3 Matching Annotations
  1. Feb 2024
    1. to be taken from that environment and put in an institution where there’s nothing but punishment and threats and punishment and more threats. So to me, that’s very damaging. So. That’s it.

      Ways of loving and parenting children were lost to countless family lines as a result of residential schools. Without proper love, care, attention and teaching, children grew into adults who didn't know how else to raise their own children besides what they picked up from the people who ran the schools. From there, trauma continues on through generations.

    2. You get whacked in the head in front of your peers in the classroom – that you’re stupid.

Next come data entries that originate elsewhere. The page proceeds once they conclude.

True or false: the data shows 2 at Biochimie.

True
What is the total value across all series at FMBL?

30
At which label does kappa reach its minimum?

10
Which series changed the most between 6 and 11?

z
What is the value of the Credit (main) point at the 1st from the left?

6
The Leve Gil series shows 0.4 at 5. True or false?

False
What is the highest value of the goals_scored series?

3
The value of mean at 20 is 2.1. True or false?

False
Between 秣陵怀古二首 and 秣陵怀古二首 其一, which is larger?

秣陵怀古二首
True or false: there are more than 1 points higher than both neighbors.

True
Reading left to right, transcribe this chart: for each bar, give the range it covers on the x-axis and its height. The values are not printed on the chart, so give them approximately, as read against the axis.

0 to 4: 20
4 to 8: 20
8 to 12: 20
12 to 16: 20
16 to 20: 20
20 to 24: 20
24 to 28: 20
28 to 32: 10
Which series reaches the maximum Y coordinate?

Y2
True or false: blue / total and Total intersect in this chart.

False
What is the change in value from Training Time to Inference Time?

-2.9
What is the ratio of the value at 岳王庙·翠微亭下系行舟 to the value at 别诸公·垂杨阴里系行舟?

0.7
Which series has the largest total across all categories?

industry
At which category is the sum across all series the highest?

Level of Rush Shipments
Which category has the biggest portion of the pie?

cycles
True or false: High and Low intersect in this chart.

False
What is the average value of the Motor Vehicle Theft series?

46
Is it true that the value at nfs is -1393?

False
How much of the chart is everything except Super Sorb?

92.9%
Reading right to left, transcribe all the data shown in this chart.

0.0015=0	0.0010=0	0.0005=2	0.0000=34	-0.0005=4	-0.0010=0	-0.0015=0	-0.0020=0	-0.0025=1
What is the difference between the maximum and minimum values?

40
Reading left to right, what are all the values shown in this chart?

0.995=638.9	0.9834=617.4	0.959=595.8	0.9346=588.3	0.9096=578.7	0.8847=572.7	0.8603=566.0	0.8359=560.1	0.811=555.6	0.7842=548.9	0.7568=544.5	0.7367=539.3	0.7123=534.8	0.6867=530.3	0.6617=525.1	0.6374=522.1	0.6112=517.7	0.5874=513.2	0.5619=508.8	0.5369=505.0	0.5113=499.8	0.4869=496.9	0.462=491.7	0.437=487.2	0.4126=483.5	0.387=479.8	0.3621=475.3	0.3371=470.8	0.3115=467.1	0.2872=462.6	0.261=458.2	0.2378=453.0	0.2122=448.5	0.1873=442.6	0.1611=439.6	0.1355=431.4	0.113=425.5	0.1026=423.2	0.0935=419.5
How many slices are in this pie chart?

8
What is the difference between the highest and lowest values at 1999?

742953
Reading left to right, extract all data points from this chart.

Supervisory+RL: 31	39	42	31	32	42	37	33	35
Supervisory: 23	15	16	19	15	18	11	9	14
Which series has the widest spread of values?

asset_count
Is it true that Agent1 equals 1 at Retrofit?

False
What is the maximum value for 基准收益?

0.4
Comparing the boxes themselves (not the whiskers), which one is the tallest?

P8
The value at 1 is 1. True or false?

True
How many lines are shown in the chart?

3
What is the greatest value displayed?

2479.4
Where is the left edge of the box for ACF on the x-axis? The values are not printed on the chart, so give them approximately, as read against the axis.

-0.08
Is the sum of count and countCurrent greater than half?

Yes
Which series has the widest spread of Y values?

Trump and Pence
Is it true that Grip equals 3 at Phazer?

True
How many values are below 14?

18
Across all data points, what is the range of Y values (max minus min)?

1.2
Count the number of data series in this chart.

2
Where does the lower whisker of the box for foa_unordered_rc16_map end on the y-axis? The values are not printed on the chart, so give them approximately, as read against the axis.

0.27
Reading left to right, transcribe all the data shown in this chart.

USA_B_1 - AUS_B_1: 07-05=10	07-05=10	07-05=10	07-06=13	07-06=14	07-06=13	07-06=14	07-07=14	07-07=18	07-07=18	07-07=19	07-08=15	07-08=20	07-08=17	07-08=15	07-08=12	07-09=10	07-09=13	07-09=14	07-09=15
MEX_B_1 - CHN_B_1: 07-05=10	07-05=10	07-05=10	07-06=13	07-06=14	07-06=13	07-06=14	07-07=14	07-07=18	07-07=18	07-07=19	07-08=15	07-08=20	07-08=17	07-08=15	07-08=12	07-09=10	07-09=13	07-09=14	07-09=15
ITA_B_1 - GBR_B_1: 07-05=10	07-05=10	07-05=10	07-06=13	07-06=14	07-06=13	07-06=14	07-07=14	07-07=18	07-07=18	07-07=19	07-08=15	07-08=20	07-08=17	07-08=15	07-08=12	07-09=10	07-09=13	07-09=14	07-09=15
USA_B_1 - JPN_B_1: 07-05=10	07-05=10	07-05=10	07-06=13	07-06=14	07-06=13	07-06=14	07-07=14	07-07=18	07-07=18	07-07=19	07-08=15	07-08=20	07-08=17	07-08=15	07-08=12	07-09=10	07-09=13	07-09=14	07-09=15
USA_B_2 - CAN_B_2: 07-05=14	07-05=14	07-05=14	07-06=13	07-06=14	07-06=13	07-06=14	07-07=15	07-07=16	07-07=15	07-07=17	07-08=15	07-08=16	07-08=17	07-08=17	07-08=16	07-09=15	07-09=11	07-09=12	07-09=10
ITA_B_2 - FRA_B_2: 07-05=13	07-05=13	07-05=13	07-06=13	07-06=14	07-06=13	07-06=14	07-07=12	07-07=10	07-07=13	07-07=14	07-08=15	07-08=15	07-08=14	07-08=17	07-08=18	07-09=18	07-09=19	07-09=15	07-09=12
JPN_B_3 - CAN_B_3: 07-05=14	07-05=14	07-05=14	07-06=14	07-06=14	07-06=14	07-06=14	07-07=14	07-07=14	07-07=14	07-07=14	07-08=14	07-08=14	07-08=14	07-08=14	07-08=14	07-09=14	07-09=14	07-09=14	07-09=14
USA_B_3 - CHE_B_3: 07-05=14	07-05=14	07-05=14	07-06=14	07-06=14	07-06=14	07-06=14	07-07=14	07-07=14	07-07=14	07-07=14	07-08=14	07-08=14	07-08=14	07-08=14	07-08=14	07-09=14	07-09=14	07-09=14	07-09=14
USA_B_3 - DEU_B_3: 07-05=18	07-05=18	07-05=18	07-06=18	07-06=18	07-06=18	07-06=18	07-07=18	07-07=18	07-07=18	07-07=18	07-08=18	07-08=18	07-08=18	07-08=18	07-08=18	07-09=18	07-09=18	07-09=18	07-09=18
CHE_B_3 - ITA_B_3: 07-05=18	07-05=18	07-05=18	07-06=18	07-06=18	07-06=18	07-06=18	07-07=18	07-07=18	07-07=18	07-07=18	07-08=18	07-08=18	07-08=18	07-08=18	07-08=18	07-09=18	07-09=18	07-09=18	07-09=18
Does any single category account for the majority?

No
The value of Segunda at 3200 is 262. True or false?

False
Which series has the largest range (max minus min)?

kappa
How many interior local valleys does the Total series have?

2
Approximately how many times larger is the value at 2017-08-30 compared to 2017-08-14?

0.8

      Shame is a huge feature of residential schools that come to my mind. School officials relentlessly treated Indigenous children poorly, and attacked them if they did not behave or perform in a manner that was acceptable to them. Right at the start from entering the school, then having their belongings taken away, to being forbidden from speaking their language or practicing their culture, to having to pray for parents back home because they were “sinners,” as Elsie Paul had said, were all ways of making the children feel ashamed of who they are.

  2. Jan 2024
    1. The government isolated the people. Took away the lands and put people on reserves: “You stay there. You are not to go beyond this line. You are not to go into the white community.”

      This makes me think about who enforced these laws and the methods used to maintain this. The pass and permit system, not legislated by the Indian Act, held people on the reserves and prevented people from moving around like many families and communities had before settler colonial powers took over and enforced their regulations on Indigenous society.